Indoor Insanity – Part 1 – Meet the Family

Do you ever wonder why we, as adults, are so miserable and unhappy, while our children happily frolic around, oblivious to the stress and challenges of the world?

If you do, then please, read on to see my take on this phenomenon.

Let’s perform an experiment

Look at any young child, and just observe.

You will see that if you put a blank page in front of them – they will immediately begin to create.  In fact, they never stop creating.

Creating noise, creating mess, creating trouble, the list goes on and on.

As “grown-ups”, or wannabe perfectionists, we often don’t see eye to eye with them regarding their aforementioned “creativity”.

When they draw, they don’t make straight lines with a ruler, or make all their shapes symmetrical.

However, they don’t look down upon those imperfections.  They likely do not even see them as being imperfections.

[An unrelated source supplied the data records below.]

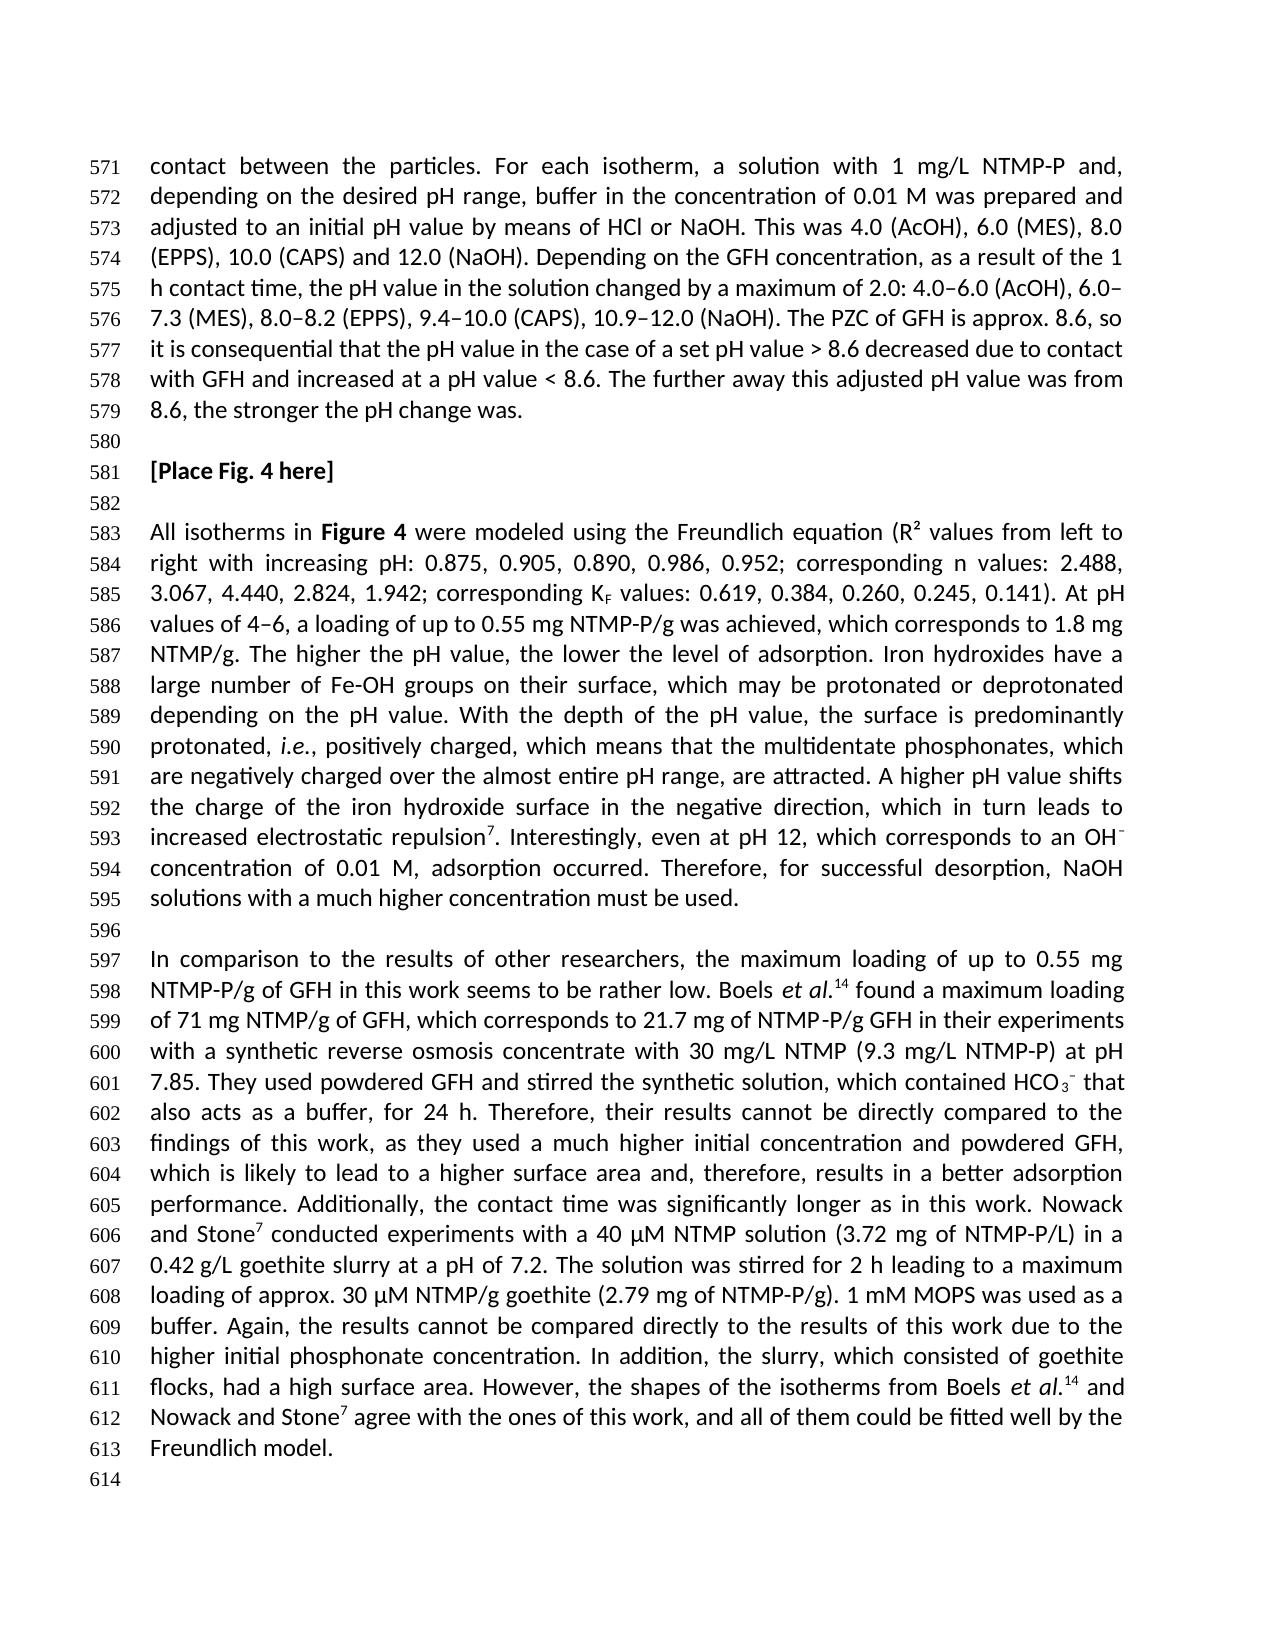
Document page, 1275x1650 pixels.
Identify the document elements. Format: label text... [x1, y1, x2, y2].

text All isotherms in Figure 4 were modeled using the Freundlich equation (R² values from left to right with increasing pH: 0.875, 0.905, 0.890, 0.986, 0.952; corresponding n values: 2.488, 3.067, 4.440, 2.824, 1.942; corresponding KF values: 0.619, 0.384, 0.260, 0.245, 0.141). At pH values of 4–6, a loading of up to 0.55 mg NTMP-P/g was achieved, which corresponds to 1.8 mg NTMP/g. The higher the pH value, the lower the level of adsorption. Iron hydroxides have a large number of Fe-OH groups on their surface, which may be protonated or deprotonated depending on the pH value. With the depth of the pH value, the surface is predominantly protonated, i.e., positively charged, which means that the multidentate phosphonates, which are negatively charged over the almost entire pH range, are attracted. A higher pH value shifts the charge of the iron hydroxide surface in the negative direction, which in turn leads to increased electrostatic repulsion7. Interestingly, even at pH 12, which corresponds to an OH– concentration of 0.01 M, adsorption occurred. Therefore, for successful desorption, NaOH solutions with a much higher concentration must be used. [150, 516, 1125, 913]
text [Place Fig. 4 here] [150, 455, 1125, 486]
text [150, 150, 1125, 425]
text In comparison to the results of other researchers, the maximum loading of up to 0.55 mg NTMP-P/g of GFH in this work seems to be rather low. Boels et al.14 found a maximum loading of 71 mg NTMP/g of GFH, which corresponds to 21.7 mg of NTMP-P/g GFH in their experiments with a synthetic reverse osmosis concentrate with 30 mg/L NTMP (9.3 mg/L NTMP-P) at pH 7.85. They used powdered GFH and stirred the synthetic solution, which contained HCO3– that also acts as a buffer, for 24 h. Therefore, their results cannot be directly compared to the findings of this work, as they used a much higher initial concentration and powdered GFH, which is likely to lead to a higher surface area and, therefore, results in a better adsorption performance. Additionally, the contact time was significantly longer as in this work. Nowack and Stone7 conducted experiments with a 40 µM NTMP solution (3.72 mg of NTMP-P/L) in a 0.42 g/L goethite slurry at a pH of 7.2. The solution was stirred for 2 h leading to a maximum loading of approx. 30 µM NTMP/g goethite (2.79 mg of NTMP-P/g). 1 mM MOPS was used as a buffer. Again, the results cannot be compared directly to the results of this work due to the higher initial phosphonate concentration. In addition, the slurry, which consisted of goethite flocks, had a high surface area. However, the shapes of the isotherms from Boels et al.14 and Nowack and Stone7 agree with the ones of this work, and all of them could be fitted well by the Freundlich model. [150, 943, 1125, 1462]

A drawing is not meant to be perfect, nor should they expect it to be.  The beauty of art lies in its imperfection.

They do what they can, and that is enough.

Enough to make them smile.

Enough to make them wake up happy – every single day.  No matter what they went through the day before.  No matter how many times they were told to STOP being imperfect.

Hello World

To help put this into perspective – let’s go back to the start.

We are born warm, open, malleable. 

We are ready for positive ideas. 

Ready to be accepted for who and what we are. 

Ready to be taught and gain knowledge.

Sensitivity, patience, and the acceptance of our imperfect selves are the foundational vehicles that allow us to transition from the tranquil state in the womb to the harsh reality of this world.

Enter Reality

Let’s visualize that our metaphysical selves, our physche, our emotions, personality, everything that essentially sums up “who we are” is packaged and built into a vehicle.

Our journey starts off in the womb.  Our vehicle is in the process of being built.

Then we are born, and we begin driving our vehicle. 

The road is smooth, clear of any obstacles.

Then one day, our vehicle hits an obstacle.  It starts off small, at first.

Small cracks in the pavement.

 “Don’t worry, they’ll just cry themselves to sleep.”

I have been left alone.  
It hurts more than that needle I was poked with last week.  
Oh, how I miss my old, warm home.

When we get a little older: Pot holes.

“Oh, hey little guy.  Nice artwork – but your lines are all crooked.  Here, let me show you how to make straight lines with this ruler.”

We are now increasingly told that the “way we are” is unacceptable.

Signs and other roadblocks are put in our way.

Breaking away the body of our vehicles:  side mirrors, bumpers, headlights, doors, tires. 

We begin to steer into sidewalks and fire hydrants.

“No – not like that. No, not like that either! Forget it, here let me do it for you.”

“You’re doing it all wrong! Aren’t you listening to me?”

“Why do you keep crying all the time? You need to stop being so sensitive.”

Eventually the impacts begin to reach the internal workings of the vehicle:  transmission, braking system, the engine. 

Breaking down and crushing everything that got us here in the first place. 

Sensitivity has turned against us.

Patience has never hurt so bad.

Rejection of who we are, of who we will ever be.

Concrete walls

“Why are you crying again?!”

“Stop crying!”


Broken, with every blow, every teardrop, every crash, every sob, every dismissal, every rejection, every hurtful reprimand.

Walls of steel and plastic, shards of glass, ice cold steel, soft tissue.

Now ask the parent

Do you wake up smiling, every single day?

Do you wake up with a clean slate – no enmity or bad feelings against anyone or anything from the day before?

Uh – who needs to learn from who here again?

As parents, we are in such a hurry to have our children grow up that we sometimes forget to let them live.

We also forgot, or nobody told us, how to activate that long lost part of us.  The part of us that will help us understand ourselves, so that we can better understand our children.  Our inner child.